Я сейчас читаю для себя очень важную статью Томаса Манна и в ней он говорит о том, что разговаривая с кем-то из очень великих художников узнал, что есть одно доказательство мастерства — это нарисовать без циркуля очень точный круг, потому что эта фигура самая сложная для художника. Очень интересная вещь. Такая вот перекличка. Элементы, которым в средние века придавали очень большое значение, о чем мы с вами будем еще говорить, прорисовывались, осмысливались в аналитической манере, потому что графика аналитична. Помните, я вам рассказывала о «Св. Анна, Мария и Агнец»? Я над анализом этой картины трудилась долго, пока до меня, наконец, что-то там дошло. И вот я хочу снова показать вам, но уже в хорошем варианте «Мадонну в гроте». Тот же самый ландшафт, а свет видите какой?
Мадонна в гроте
Это картина с двойной экспозицией, где помещен наблюдатель. И не надо обманываться насчет безвидного, безводного и не кремнистого пространства, потому что на безводной поверхности есть вода и жизнь. Только сейчас это стало предметом обсуждения, что удивительно. Это целая необыкновенная симфония.

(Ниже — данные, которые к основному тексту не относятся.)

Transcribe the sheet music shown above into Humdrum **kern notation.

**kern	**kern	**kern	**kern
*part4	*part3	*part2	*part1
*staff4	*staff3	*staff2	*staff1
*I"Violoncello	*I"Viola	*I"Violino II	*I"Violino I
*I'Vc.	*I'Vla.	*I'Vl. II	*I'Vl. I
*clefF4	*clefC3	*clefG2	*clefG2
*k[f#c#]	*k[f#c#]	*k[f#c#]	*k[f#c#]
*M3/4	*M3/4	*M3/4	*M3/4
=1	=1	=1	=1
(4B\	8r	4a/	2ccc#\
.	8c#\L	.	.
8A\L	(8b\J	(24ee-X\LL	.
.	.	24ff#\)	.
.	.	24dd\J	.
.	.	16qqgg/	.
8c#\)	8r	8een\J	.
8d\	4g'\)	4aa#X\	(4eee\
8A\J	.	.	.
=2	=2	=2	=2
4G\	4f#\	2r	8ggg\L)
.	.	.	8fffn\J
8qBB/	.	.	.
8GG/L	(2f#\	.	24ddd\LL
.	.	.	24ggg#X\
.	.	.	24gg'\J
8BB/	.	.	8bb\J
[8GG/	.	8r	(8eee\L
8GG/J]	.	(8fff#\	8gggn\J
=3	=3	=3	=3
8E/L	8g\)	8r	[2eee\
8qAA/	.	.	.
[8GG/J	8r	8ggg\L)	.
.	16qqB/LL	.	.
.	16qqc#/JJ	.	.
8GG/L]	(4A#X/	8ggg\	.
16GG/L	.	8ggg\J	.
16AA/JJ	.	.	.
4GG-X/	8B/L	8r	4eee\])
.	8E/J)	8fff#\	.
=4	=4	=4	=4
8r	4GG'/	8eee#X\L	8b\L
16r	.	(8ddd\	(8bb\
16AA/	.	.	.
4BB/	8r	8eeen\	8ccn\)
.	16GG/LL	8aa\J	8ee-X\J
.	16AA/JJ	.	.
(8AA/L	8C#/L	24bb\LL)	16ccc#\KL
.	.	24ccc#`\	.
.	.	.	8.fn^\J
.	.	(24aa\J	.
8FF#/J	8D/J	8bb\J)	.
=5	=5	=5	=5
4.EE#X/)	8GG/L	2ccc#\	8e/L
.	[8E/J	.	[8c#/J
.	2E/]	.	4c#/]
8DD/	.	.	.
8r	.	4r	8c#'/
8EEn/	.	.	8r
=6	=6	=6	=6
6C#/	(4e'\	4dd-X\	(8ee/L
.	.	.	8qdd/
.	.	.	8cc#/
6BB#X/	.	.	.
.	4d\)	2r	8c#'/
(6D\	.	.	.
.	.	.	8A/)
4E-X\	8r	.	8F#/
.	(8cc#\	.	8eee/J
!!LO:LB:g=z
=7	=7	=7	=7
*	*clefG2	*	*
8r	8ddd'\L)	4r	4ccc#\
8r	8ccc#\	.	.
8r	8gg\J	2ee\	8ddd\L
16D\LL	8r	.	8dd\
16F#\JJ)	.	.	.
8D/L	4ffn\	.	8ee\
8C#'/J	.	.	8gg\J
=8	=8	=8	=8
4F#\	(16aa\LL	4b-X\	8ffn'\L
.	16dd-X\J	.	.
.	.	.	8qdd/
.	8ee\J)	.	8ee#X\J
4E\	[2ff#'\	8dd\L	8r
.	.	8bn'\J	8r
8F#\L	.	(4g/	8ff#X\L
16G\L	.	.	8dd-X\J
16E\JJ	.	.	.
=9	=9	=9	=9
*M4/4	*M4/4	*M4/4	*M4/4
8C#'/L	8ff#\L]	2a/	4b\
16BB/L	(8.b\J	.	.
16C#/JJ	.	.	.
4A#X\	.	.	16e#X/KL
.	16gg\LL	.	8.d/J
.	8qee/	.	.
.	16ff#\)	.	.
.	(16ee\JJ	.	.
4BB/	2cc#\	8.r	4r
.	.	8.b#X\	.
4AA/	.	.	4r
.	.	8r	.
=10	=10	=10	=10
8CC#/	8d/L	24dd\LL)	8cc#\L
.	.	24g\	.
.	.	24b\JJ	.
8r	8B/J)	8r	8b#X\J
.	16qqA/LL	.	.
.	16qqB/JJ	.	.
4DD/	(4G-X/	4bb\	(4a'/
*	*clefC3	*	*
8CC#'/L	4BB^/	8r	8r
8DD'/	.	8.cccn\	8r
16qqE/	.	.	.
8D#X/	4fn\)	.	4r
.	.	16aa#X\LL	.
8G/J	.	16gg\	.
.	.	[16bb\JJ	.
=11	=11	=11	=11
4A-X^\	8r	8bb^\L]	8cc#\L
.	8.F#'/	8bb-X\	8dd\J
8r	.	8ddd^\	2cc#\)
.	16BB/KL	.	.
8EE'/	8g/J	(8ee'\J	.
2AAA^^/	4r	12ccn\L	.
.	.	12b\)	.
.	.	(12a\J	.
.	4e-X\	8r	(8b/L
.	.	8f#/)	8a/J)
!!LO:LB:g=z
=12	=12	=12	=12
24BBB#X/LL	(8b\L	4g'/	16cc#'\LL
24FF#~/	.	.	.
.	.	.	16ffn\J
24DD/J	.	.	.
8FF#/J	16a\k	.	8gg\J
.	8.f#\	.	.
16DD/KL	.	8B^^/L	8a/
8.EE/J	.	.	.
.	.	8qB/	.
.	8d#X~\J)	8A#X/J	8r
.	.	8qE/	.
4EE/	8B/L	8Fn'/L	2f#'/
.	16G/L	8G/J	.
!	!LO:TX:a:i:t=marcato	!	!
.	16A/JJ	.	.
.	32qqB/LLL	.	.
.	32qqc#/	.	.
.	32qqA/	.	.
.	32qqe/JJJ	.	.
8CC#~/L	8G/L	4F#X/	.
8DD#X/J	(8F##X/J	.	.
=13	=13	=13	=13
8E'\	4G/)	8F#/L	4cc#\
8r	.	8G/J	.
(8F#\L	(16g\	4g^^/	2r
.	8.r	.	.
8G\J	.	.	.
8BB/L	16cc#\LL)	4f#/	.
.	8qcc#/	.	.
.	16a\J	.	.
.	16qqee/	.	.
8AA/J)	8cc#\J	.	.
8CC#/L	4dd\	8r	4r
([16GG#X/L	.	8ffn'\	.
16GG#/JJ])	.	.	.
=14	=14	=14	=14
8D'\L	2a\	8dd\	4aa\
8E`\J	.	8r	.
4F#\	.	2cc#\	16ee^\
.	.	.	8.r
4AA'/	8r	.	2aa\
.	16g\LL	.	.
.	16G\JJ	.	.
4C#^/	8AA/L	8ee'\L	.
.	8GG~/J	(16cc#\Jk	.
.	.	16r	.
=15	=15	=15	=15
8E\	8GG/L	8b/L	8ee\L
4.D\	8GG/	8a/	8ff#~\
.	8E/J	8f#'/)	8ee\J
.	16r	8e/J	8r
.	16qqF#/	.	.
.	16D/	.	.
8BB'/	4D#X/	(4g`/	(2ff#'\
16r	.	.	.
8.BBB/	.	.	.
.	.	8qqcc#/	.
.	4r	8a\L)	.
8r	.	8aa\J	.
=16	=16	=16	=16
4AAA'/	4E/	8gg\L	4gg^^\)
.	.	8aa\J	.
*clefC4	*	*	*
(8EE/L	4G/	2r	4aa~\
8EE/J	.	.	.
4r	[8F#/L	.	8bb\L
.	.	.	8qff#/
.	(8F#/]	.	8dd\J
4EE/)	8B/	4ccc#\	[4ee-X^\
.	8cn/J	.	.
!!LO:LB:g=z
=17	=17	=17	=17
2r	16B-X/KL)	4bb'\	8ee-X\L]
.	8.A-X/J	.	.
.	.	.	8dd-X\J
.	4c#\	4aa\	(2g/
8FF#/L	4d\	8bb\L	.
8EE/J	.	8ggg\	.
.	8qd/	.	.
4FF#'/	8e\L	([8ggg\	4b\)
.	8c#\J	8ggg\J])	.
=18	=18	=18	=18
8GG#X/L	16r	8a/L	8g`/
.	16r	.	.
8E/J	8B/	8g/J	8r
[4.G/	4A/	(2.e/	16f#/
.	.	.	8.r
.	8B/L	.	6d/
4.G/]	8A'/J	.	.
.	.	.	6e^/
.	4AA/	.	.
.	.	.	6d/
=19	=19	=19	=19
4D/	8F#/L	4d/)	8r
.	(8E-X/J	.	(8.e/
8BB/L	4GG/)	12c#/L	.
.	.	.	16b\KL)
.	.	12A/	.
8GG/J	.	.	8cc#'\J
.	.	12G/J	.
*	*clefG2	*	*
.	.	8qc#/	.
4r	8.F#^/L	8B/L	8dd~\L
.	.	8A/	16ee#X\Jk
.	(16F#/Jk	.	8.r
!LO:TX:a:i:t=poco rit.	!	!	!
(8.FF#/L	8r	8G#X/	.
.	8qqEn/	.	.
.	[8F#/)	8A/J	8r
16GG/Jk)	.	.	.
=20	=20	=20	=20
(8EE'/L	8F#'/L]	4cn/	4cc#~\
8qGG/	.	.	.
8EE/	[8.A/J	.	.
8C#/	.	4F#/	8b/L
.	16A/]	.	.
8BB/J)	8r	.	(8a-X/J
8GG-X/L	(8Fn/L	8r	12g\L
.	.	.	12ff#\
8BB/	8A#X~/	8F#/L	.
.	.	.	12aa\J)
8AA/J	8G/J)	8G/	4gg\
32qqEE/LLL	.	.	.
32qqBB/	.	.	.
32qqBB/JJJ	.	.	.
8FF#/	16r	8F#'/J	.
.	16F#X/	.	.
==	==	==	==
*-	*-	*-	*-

Еще будучи молодым человеком, во Флоренции, Леонардо делает очень большую картину «Поклонение волхвов». А что в ней интересно, я вам уже говорила.
Поклонение волхвов
Лестница (набросок)
Напомню, что он был учеником мастера Вероккио (Вероккьо), который был скульптором и живописцем. Когда Вероккио написал «Крещение Христа», то он попросил Леонардо, чтобы тот дописал ангела.
Крещение Христа
И Леонардо это сделал. Посмотрите внимательно на две головы. Видите, какая между ними разница? Они написаны разными руками, причем сразу угадывается рука Леонардо. Ангел-демон. И Вероккио был потрясен гением этого ребенка. И когда Леонардо исполнилось 14 лет Вероккио велел ему уходить. Он просто выбросил подростка из мастерской. И сколько не спрашивали Вероккио, почему тот прогнал парня, тот объяснял, что он ему в мастерской не нужен.
А вот типичная вещь «Благовещение».
Благовещение
Находится в Уффице и о которой пишут, что это сделал Леонардо. А я говорю: «Нет! Такого быть не может!» А почему? А потому, что Леонардо, даже, когда был молодым человеком, уже выстраивал на только в красках, но и в карандаше удивительное пространство. Прежде всего, на ней, главным героем является, что? Мраморный стол. Когда смотришь на картину, то первое, что ты видишь — это стол. Большой, тяжелый, мраморный стол, описанный самым подробным образом. Ну, что вы! Ну, зачем так! Не может мраморный стол быть главным героем картины. Это исключается всячески. Во-вторых, по одному написана Мадонна и совсем по-другому Архангел Гавриил — он плоский. Он с жуткими крыльями и, видите, как он выглядит на фоне дерева? Инкрустирует дерево. Почему? Чтобы его профиль был виден. У него нет трехмерности. Он плоский, т. е. вся картина написана в разномерной системе. А пространство упрощено. Я бы сказала, что это, какая-то удивительно не сложившаяся по пространству картина. Даже эксперименты Леонардо всегда имели очень мощное пространство, а здесь этот стол, как главный персонаж напротив угла дома, у кельи, упорно давит. И у фигуры крылья написаны по-разному.